After years of heroic, but unsuccessful, guerrilla struggle by the Palestine Liberation Organisation, tens of thousands of young Palestinians were fighting in a new way with mass demonstrations and strikes that challenged the PLO’s leadership.

The second Intifada, from September 2000 to February 2005, began following the collapse of the “peace process” and the expansion of illegal Zionist settlements.

Palestinian protests spread from Jerusalem to Gaza and the West Bank and were brutally put down with rubber bullets and live ammunition.

More than 100 Palestinians were killed within the first few weeks. The level of Israeli military aggression saw the intifada escalate from popular demonstration to armed rebellion.

Now “Victory to the Intifada” in general refers to the struggle to free Palestine from the Israeli apartheid regime and the military occupation.

That struggle has become international. It is not a call for violence against Jewish people—it is a call to end the violence of Israel’s occupation.

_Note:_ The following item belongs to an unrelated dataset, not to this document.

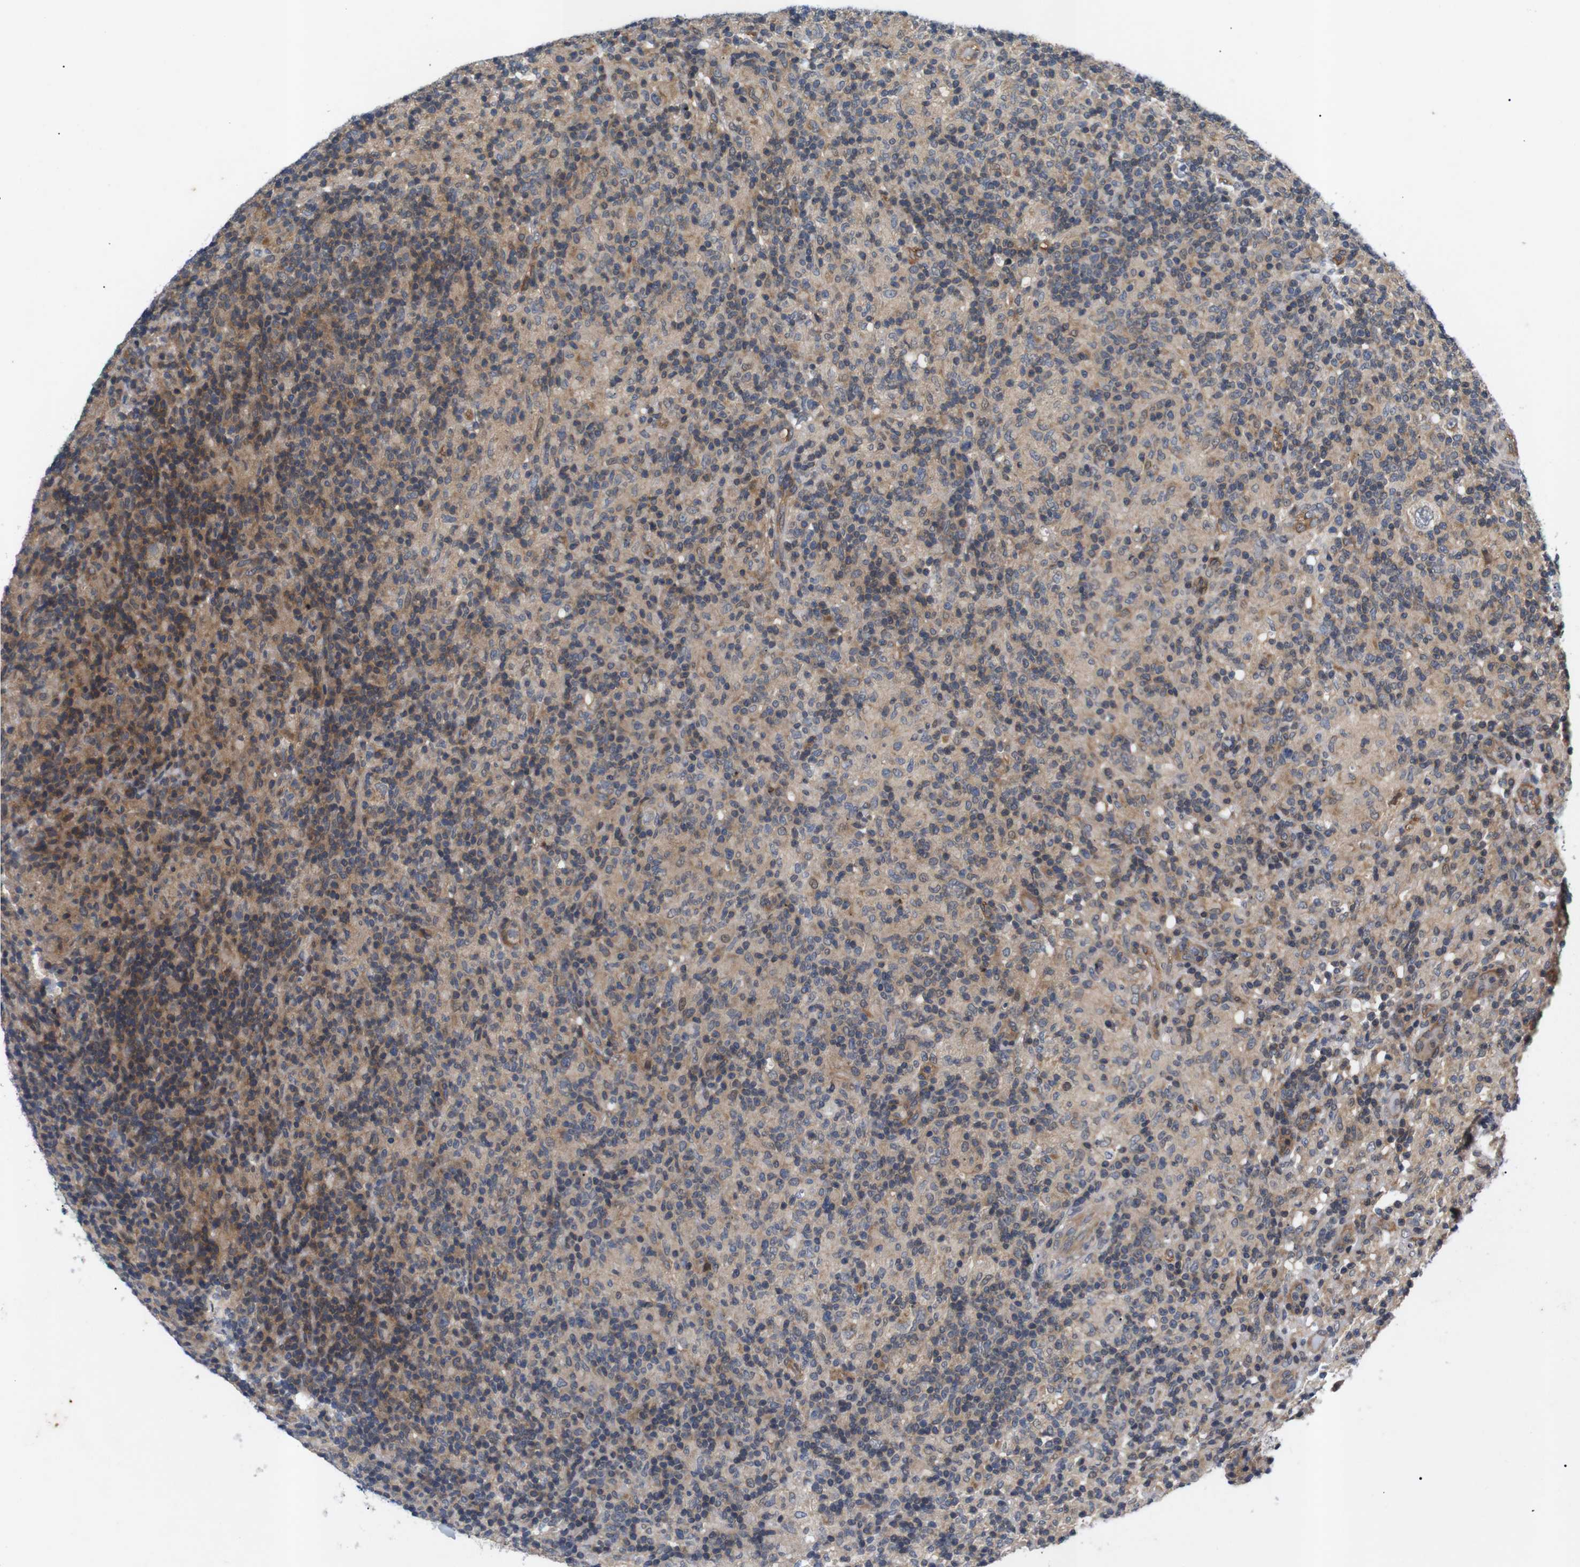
{"staining": {"intensity": "weak", "quantity": "<25%", "location": "cytoplasmic/membranous"}, "tissue": "lymphoma", "cell_type": "Tumor cells", "image_type": "cancer", "snomed": [{"axis": "morphology", "description": "Hodgkin's disease, NOS"}, {"axis": "topography", "description": "Lymph node"}], "caption": "DAB immunohistochemical staining of Hodgkin's disease displays no significant positivity in tumor cells.", "gene": "RIPK1", "patient": {"sex": "male", "age": 70}}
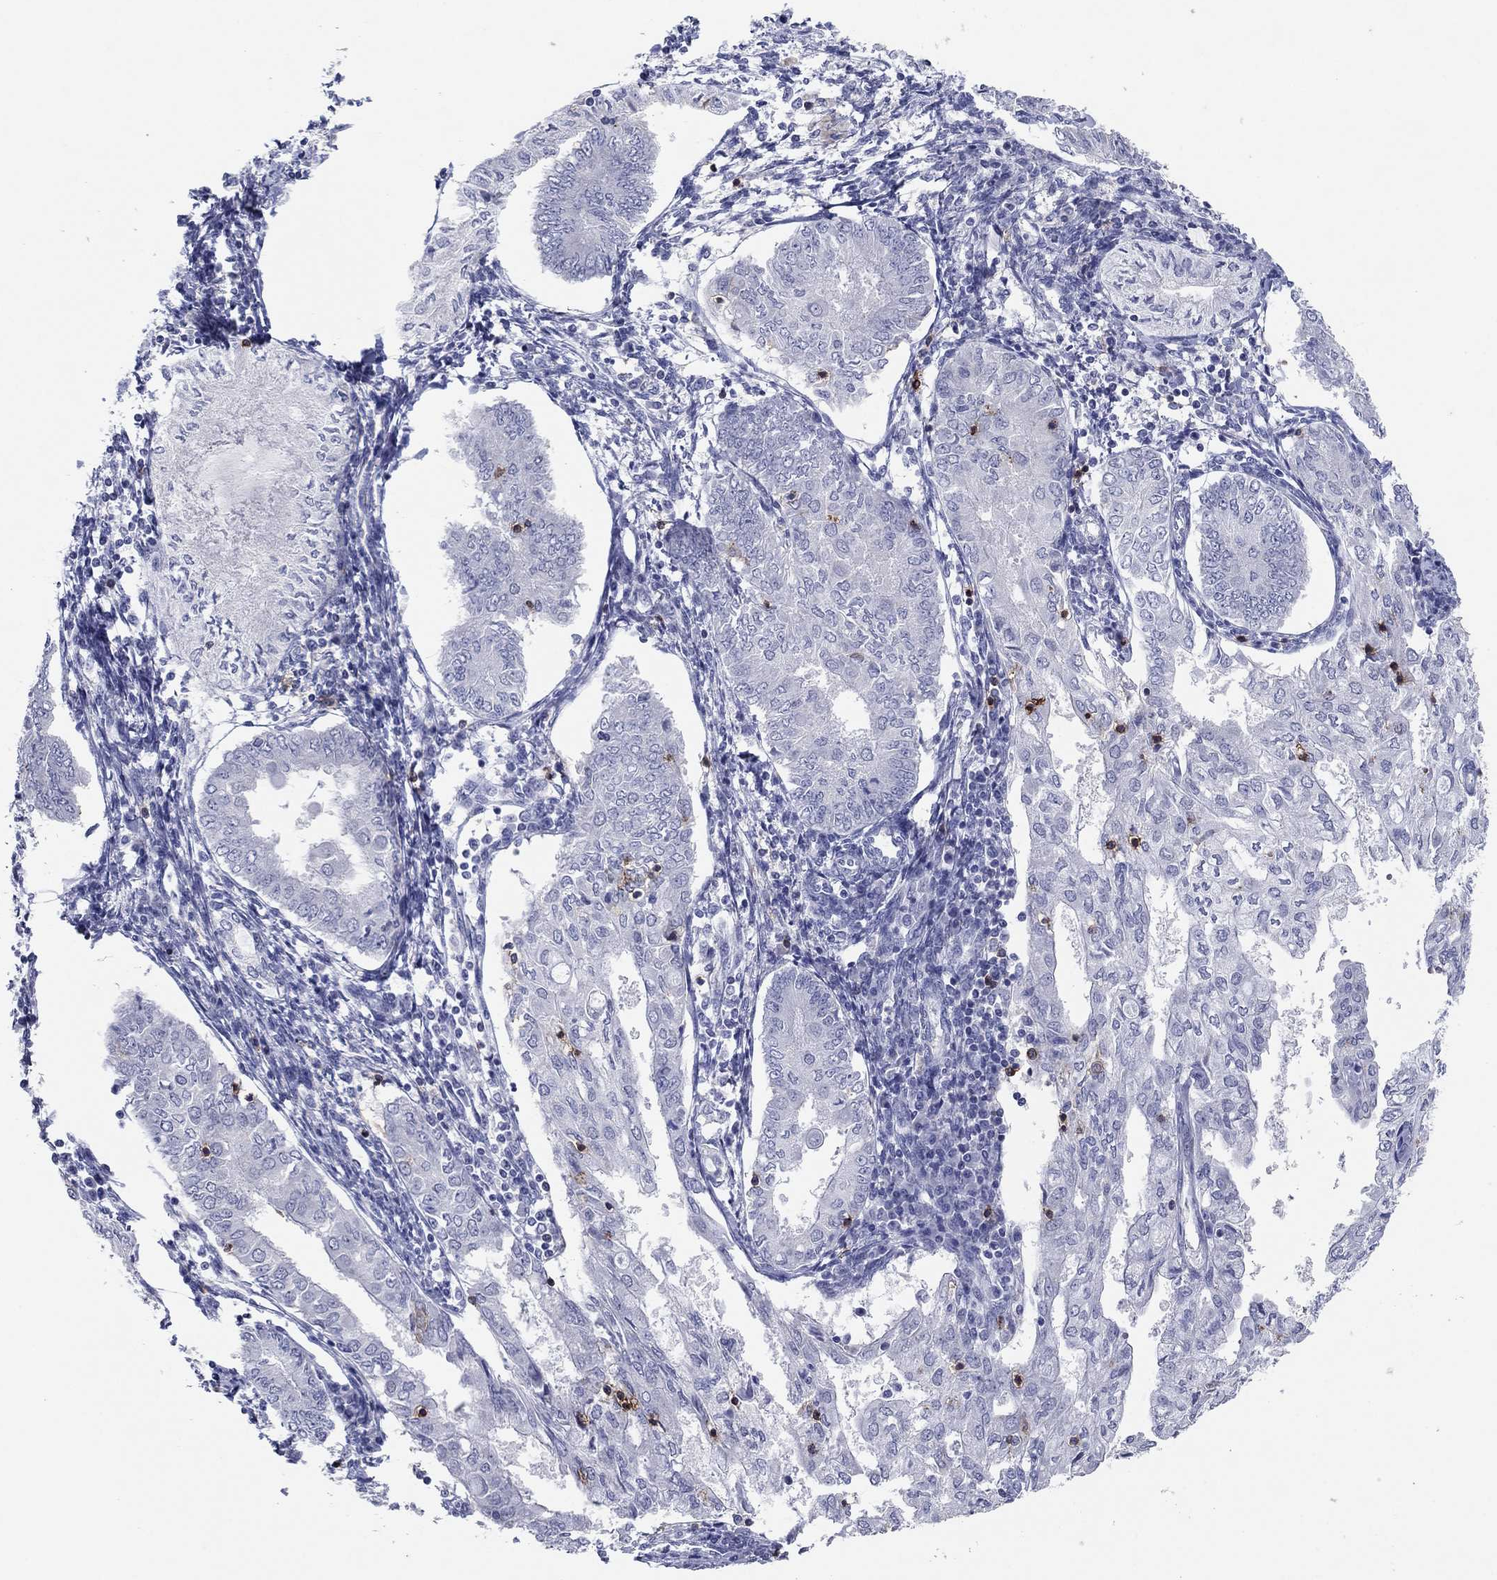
{"staining": {"intensity": "negative", "quantity": "none", "location": "none"}, "tissue": "endometrial cancer", "cell_type": "Tumor cells", "image_type": "cancer", "snomed": [{"axis": "morphology", "description": "Adenocarcinoma, NOS"}, {"axis": "topography", "description": "Endometrium"}], "caption": "Immunohistochemistry (IHC) micrograph of endometrial cancer (adenocarcinoma) stained for a protein (brown), which shows no positivity in tumor cells. (Stains: DAB (3,3'-diaminobenzidine) immunohistochemistry (IHC) with hematoxylin counter stain, Microscopy: brightfield microscopy at high magnification).", "gene": "ITGAE", "patient": {"sex": "female", "age": 68}}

“Globalise the Intifada” firstly expresses basic solidarity with the Palestinian resistance. Secondly it recognises the need for the struggle to spread internationally, in particular against the Western imperialism that enables Israel’s occupation and against every ruling class that is complicit in the genocide.

The includes governments like the US that supply the weapons and the bombs, governments like Australia that supply F-35 parts and governments like Egypt that suppress struggles in Cairo, while collaborating with Israel.

To free Palestine, there is only one solution, “Intifada, revolution”.